Siamo nella Londra del 1982, ma in uno scenario totalmente diverso da quello che conosciamo; la Gran Bretagna viene sconfitta nella guerra per le Falkland, i Beatles si sono riuniti e Alan Turing è vivo e lavora alla realizzazione delle “macchine del futuro”, androidi creati ad immagine e somiglianza degli uomini: Adam e Eve. Charlie, protagonista del romanzo, grazie all’eredità lasciata dalla madre, decide di acquista un Adam, che sin da subito mostrerà capacità al di sopra di ogni aspettativa. Adam non solo ha una conoscenza pressoché illimitata degli eventi del mondo e della storia, ma dimostra di avere un buon senso superiore a quello di tanti umani, di saper comprendere la differenza tra cosa è giusto e cosa è sbagliato. Per questa ragione, sia gli Adam che le Eve vengono travolti dalla brutalità e dalla crudeltà umane. Non sono programmati per comprendere le guerre e l’olocausto, né per sopportare i danni climatici che l’uomo ha contribuito a determinare. Il loro cervello non può concepire una bugia detta (neppur se detta a fin di bene, così come non comprende la vendetta personale: questi androidi conoscono solo il valore della giustizia e della verità. Ma può un androide essere felice, provare sentimenti al pari degli uomini?  Contrariamente alle aspettative, Adam è una macchina in grado di provare amore, gelosia, rabbia, capace di fare battute di spirito e con una spiccata propensione per la poesia e la letteratura. L’umano Charlie assiste con disappunto a questa svolta: non riuscendo a vivere in armonia con la macchina, continuerà a considerarla come niente di più di un potente elettrodomestico; non pochi sono i conflitti che accompagnano la relazione umano-androide e che si esauriscono nell’incompatibilità di intendere i rapporti come sistema di compromessi e la vita come aspirazione alla giustizia e al miglioramento individuale.

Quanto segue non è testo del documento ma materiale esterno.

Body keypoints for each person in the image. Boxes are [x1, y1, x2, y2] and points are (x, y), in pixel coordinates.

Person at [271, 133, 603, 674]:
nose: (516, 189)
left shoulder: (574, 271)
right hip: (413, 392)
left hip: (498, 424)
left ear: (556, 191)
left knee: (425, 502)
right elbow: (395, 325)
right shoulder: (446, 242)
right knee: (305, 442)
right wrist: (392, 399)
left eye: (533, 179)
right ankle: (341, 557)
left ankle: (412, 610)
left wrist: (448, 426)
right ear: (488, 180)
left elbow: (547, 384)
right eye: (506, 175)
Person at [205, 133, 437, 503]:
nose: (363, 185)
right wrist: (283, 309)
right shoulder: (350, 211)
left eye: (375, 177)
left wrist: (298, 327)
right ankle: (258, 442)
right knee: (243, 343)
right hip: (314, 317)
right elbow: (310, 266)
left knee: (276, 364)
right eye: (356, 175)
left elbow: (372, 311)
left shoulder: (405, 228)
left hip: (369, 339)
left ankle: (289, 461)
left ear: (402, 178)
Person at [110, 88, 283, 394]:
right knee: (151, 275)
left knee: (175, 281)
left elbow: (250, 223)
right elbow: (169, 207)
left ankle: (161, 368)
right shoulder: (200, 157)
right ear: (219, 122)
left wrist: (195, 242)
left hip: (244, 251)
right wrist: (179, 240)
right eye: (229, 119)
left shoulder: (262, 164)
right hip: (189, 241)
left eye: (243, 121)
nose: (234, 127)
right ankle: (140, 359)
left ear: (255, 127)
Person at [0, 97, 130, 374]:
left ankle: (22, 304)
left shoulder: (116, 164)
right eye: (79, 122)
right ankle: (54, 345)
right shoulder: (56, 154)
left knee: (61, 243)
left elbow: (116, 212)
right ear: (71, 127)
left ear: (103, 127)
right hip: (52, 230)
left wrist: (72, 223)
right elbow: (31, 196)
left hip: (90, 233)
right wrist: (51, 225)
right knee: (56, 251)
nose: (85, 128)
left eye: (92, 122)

In “Macchine come me”, Ian McEwan ci costringe a ripensare il nostro modo di vivere, mettendo a nudo la nostra umanità e i nostri limiti: quali sono le nostre paure e debolezze? Come cambiano le relazioni con l’avvento della tecnologia?  Al contempo, ci permette di riscoprire la tenerezza e la dolcezza dell’infanzia, l’emozione profonda dell’amore, il desiderio di liberarci dai vincoli della tecnologia cui non sappiamo sottrarci, in favore di relazioni più vere e autentiche, più …umane!